What you should do: Nothing but a number is expected: the count of lines in the data below that include "events".

Material provided:
# # # # # # #

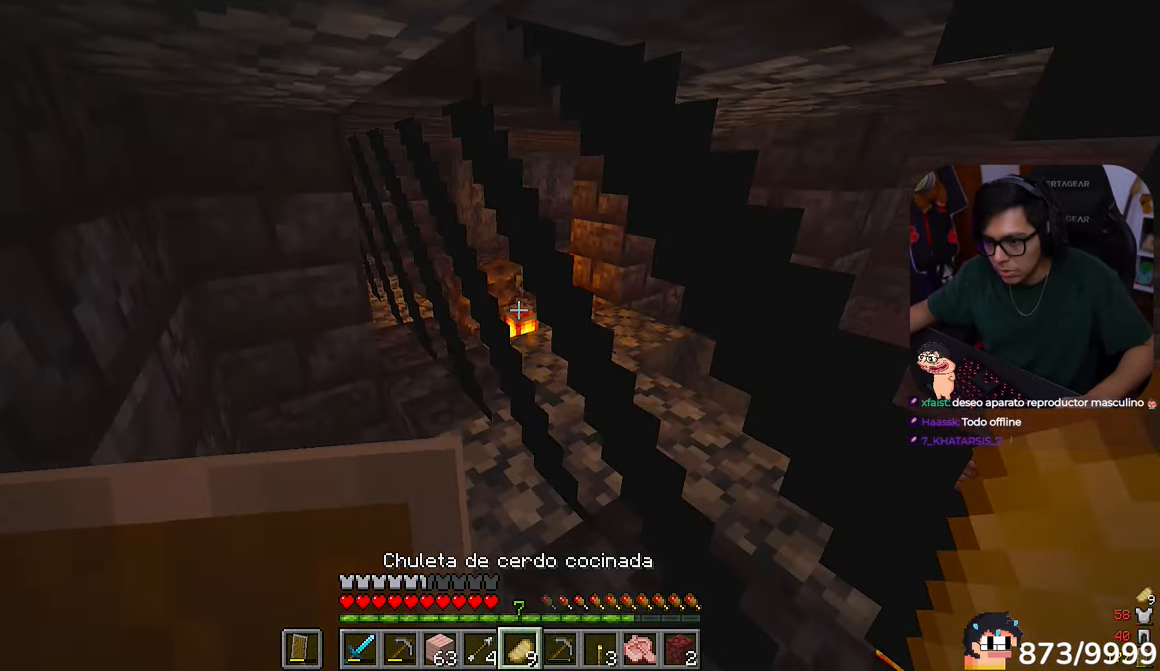
{"keys": ["d", "w"], "mouse": []}
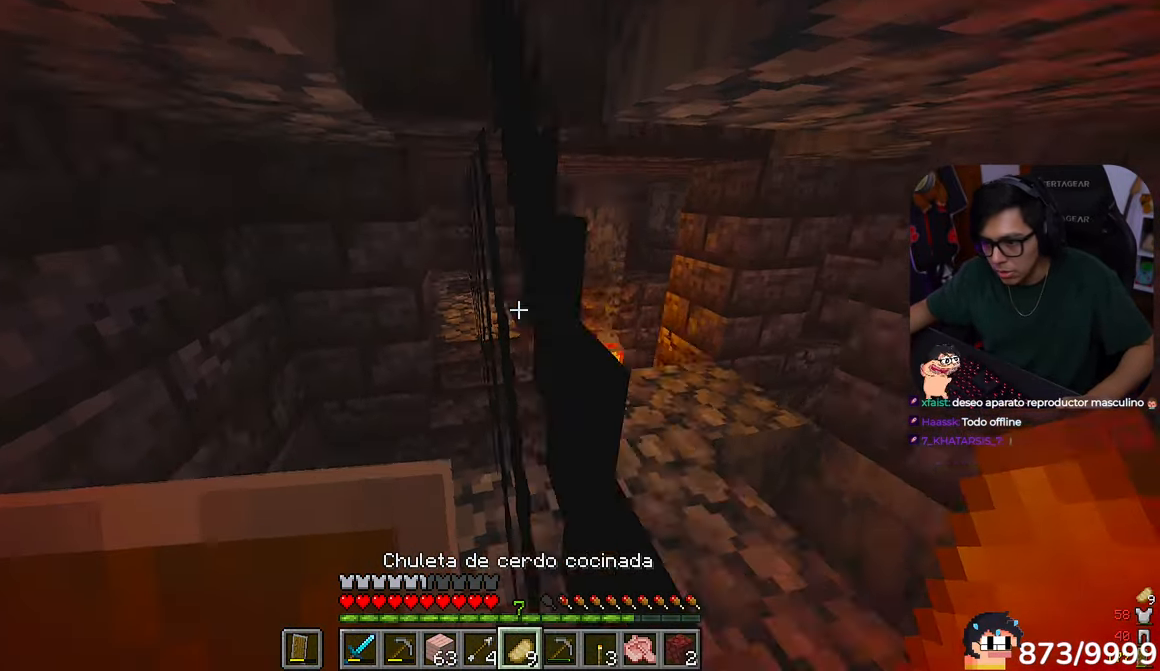
{"keys": ["w"], "mouse": [], "events": [[117, "d", "up"]]}
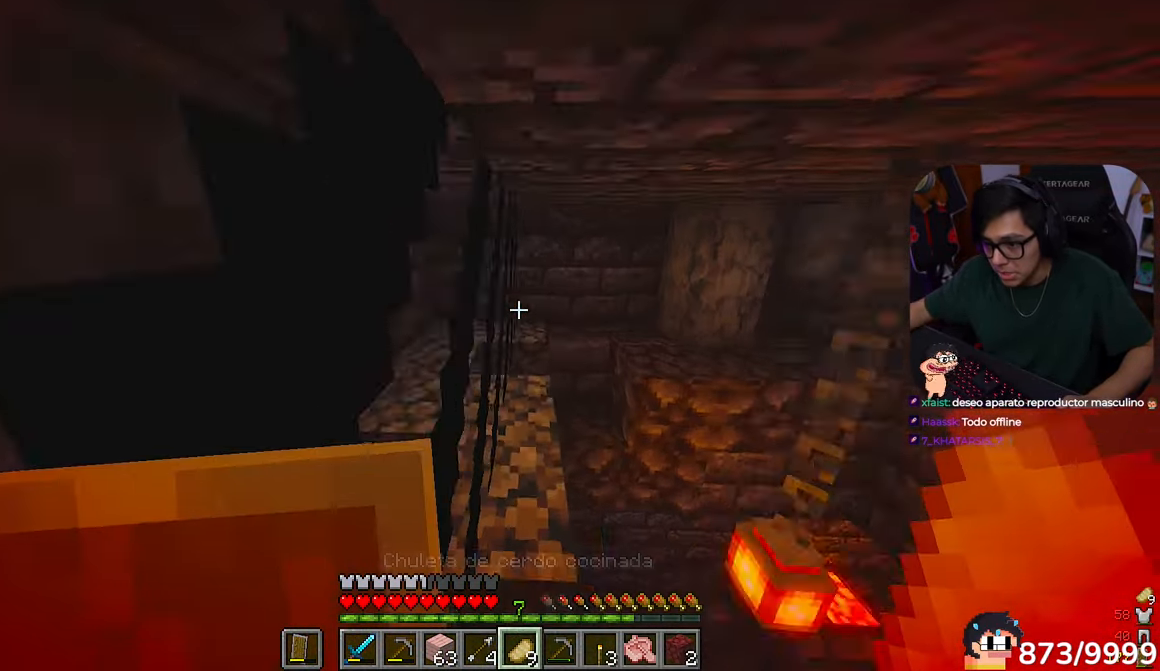
{"keys": ["a", "w"], "mouse": []}
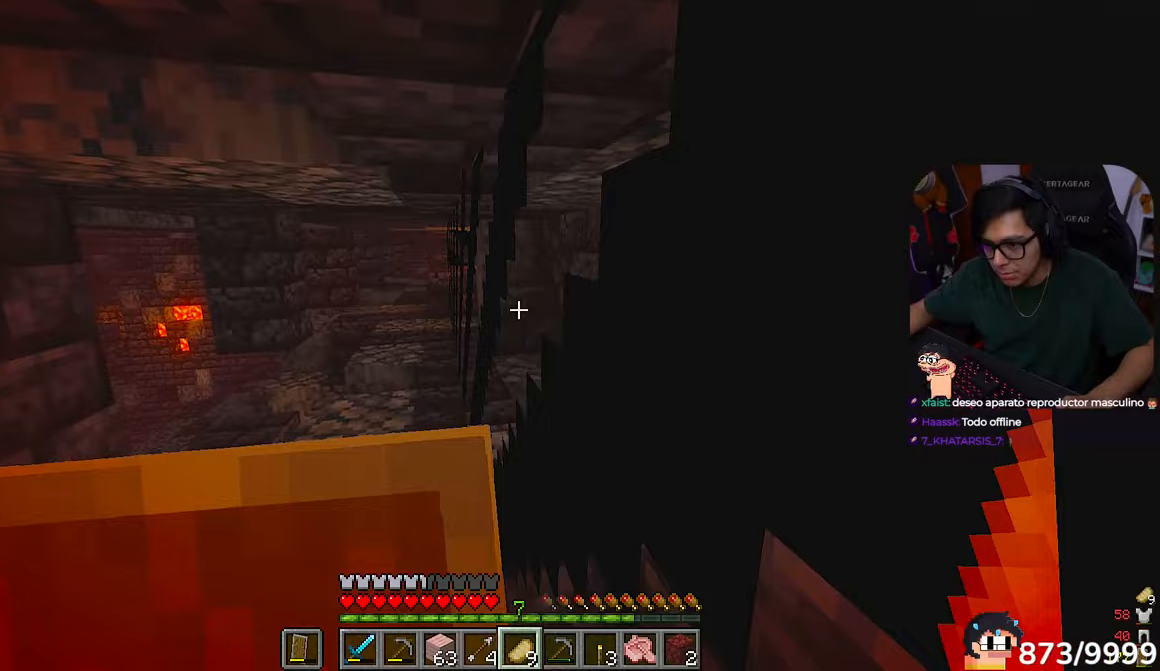
{"keys": ["w"], "mouse": [], "events": [[50, "a", "up"], [150, "a", "down"], [250, "a", "up"]]}
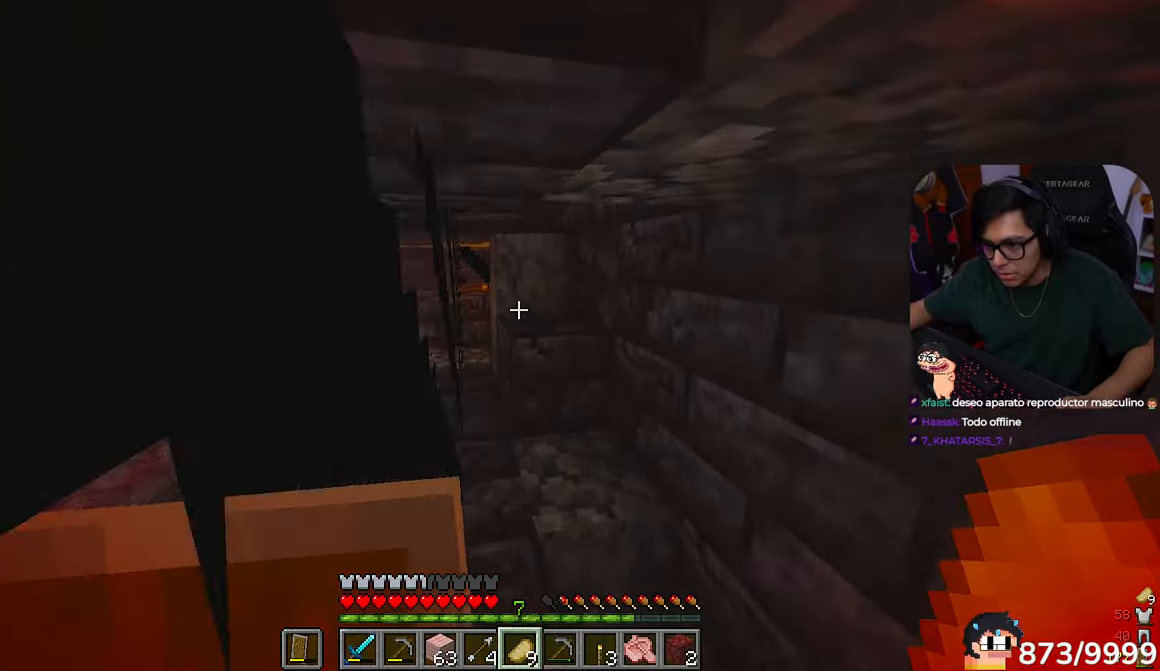
{"keys": ["a", "w"], "mouse": [], "events": [[217, "a", "down"]]}
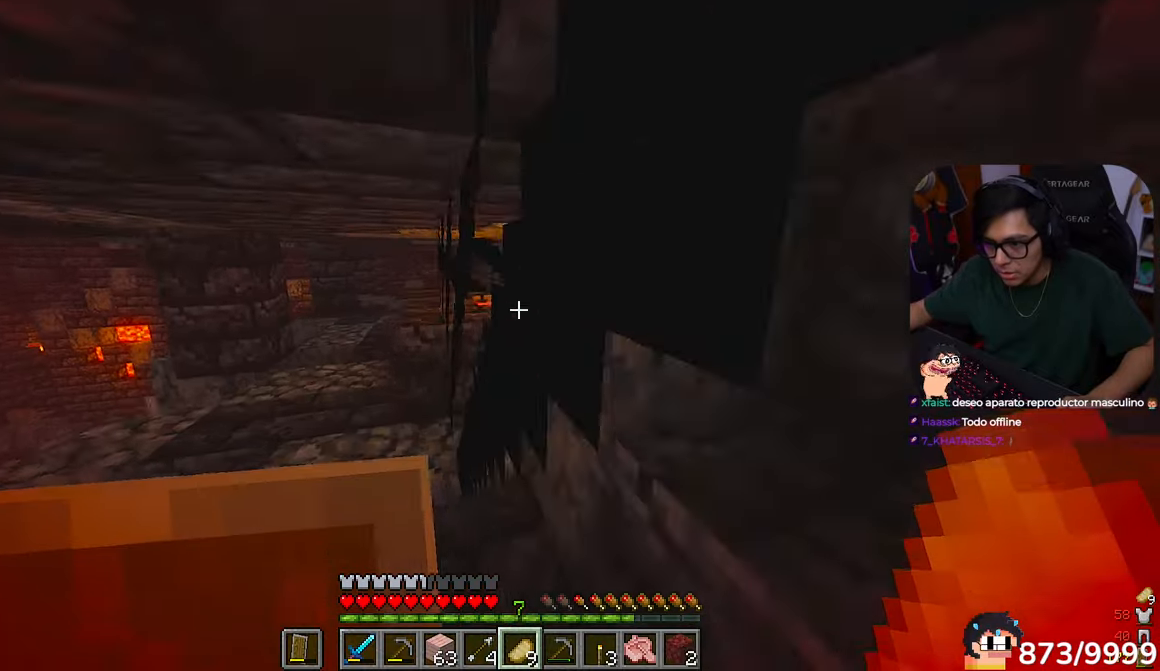
{"keys": ["w"], "mouse": []}
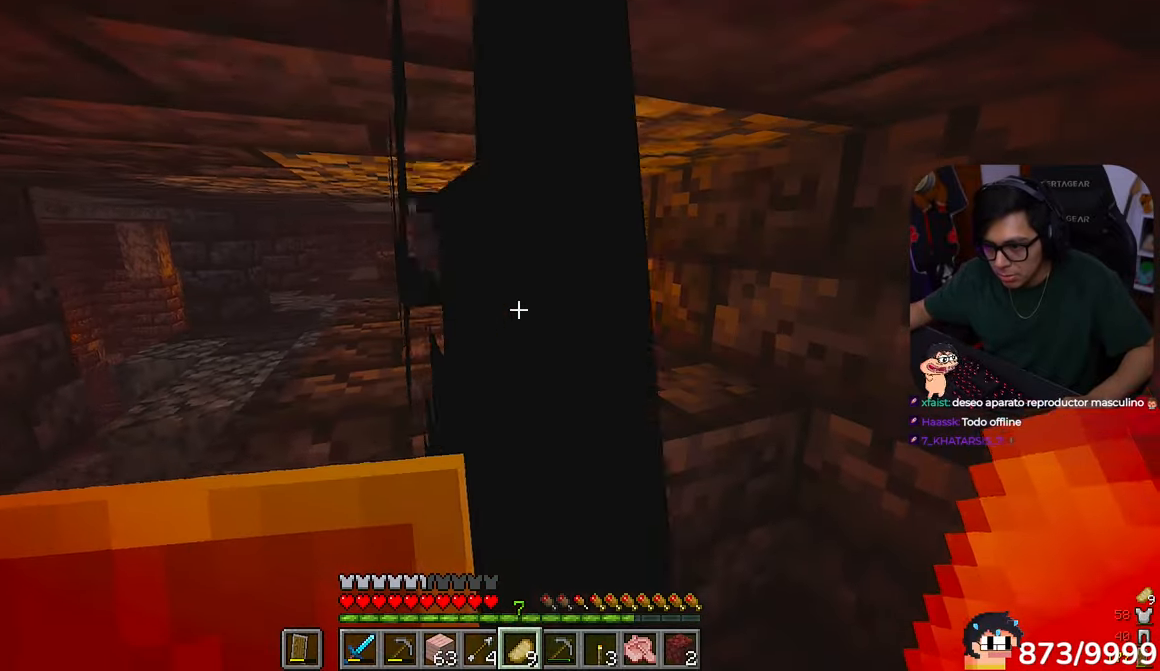
{"keys": ["d", "w"], "mouse": [], "events": [[17, "w", "up"], [217, "d", "down"], [317, "w", "down"]]}
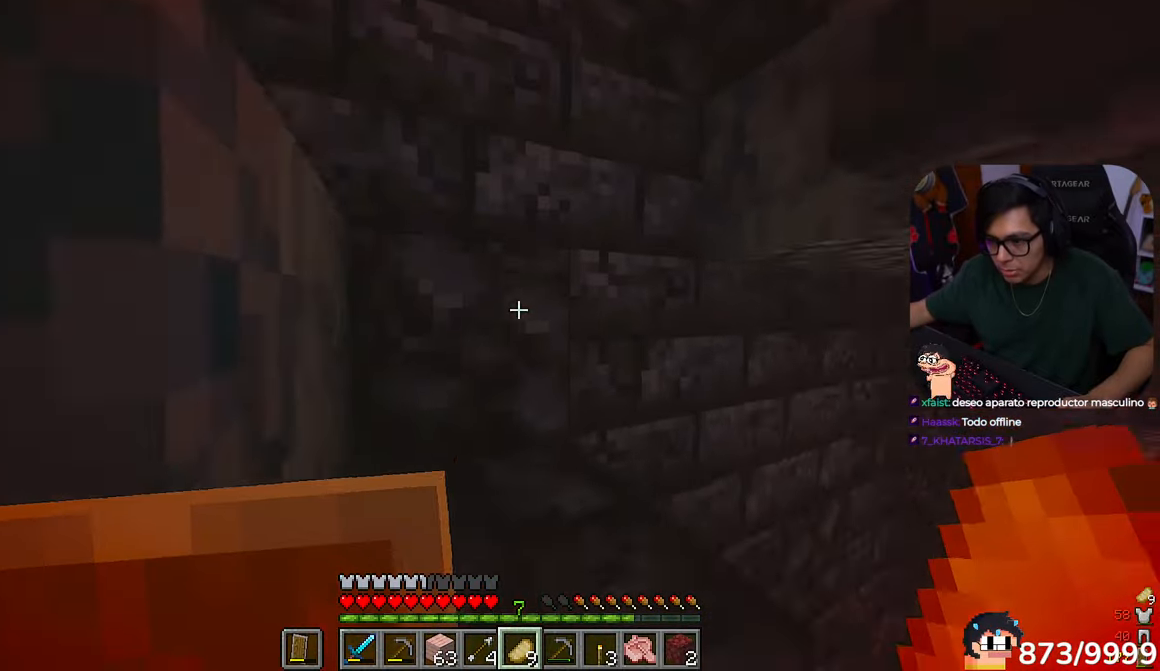
{"keys": ["d", "w"], "mouse": [], "events": [[150, "d", "up"], [283, "d", "down"]]}
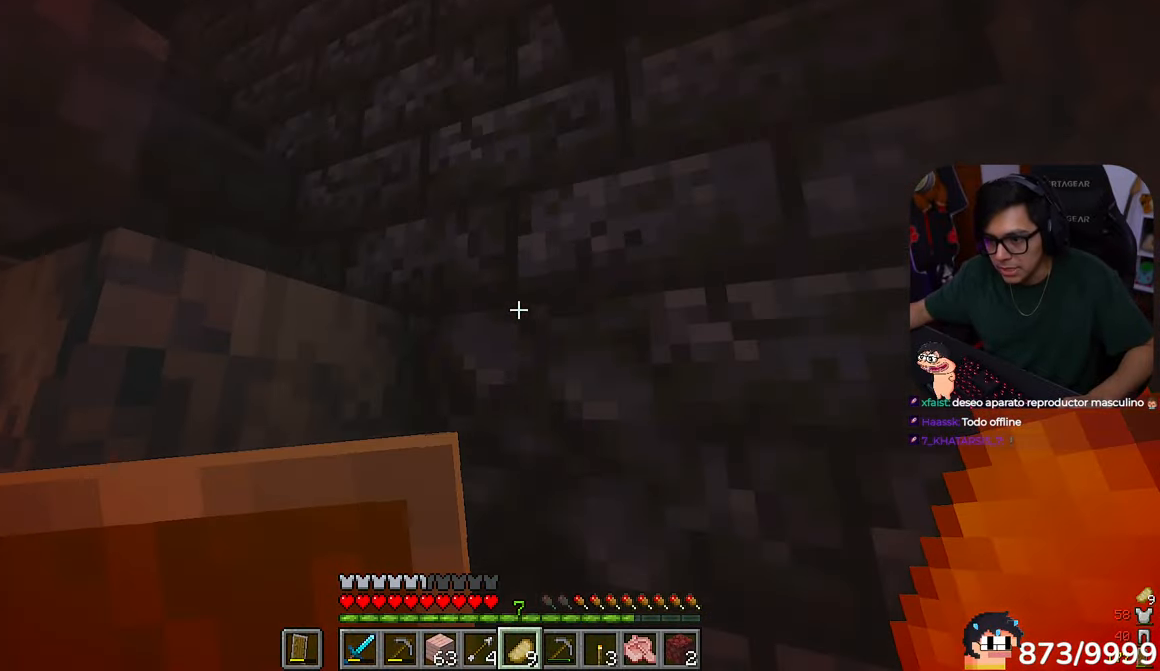
{"keys": ["w"], "mouse": []}
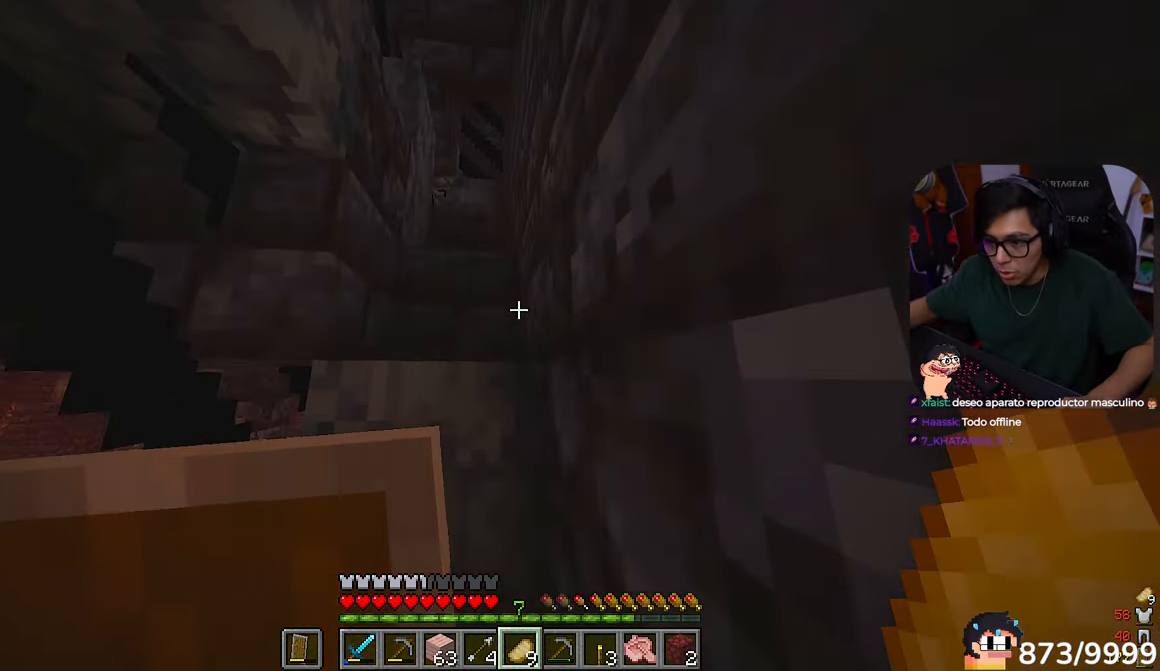
{"keys": ["w"], "mouse": [], "events": []}
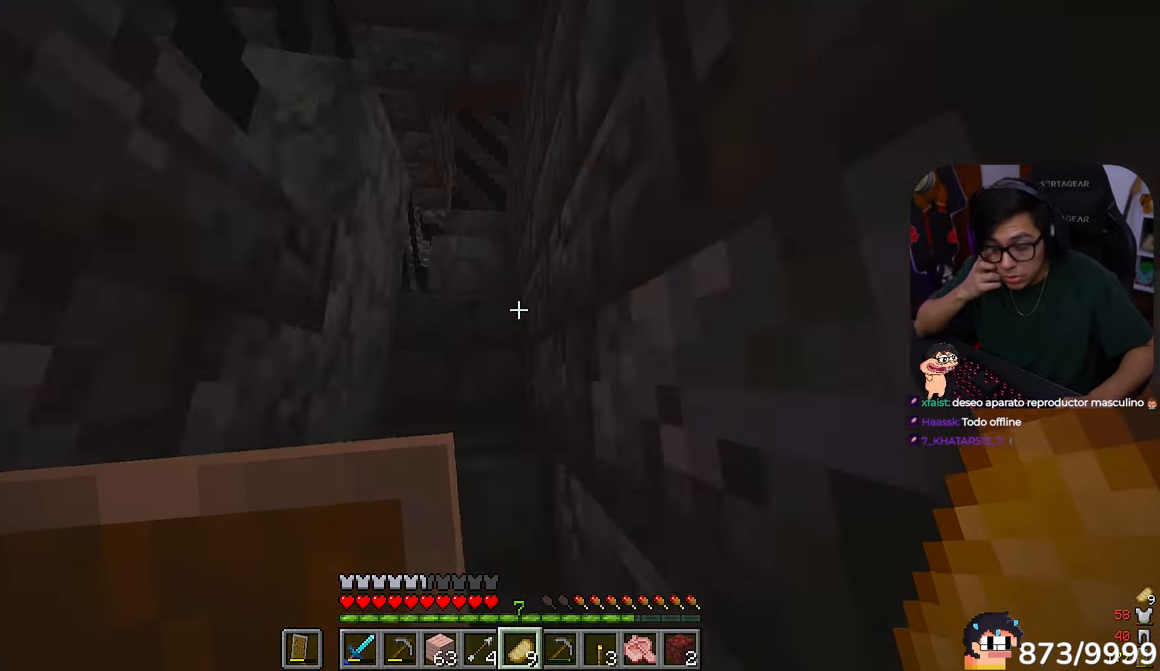
{"keys": ["w"], "mouse": [], "events": []}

# # # # # # #

Exercise solution: 7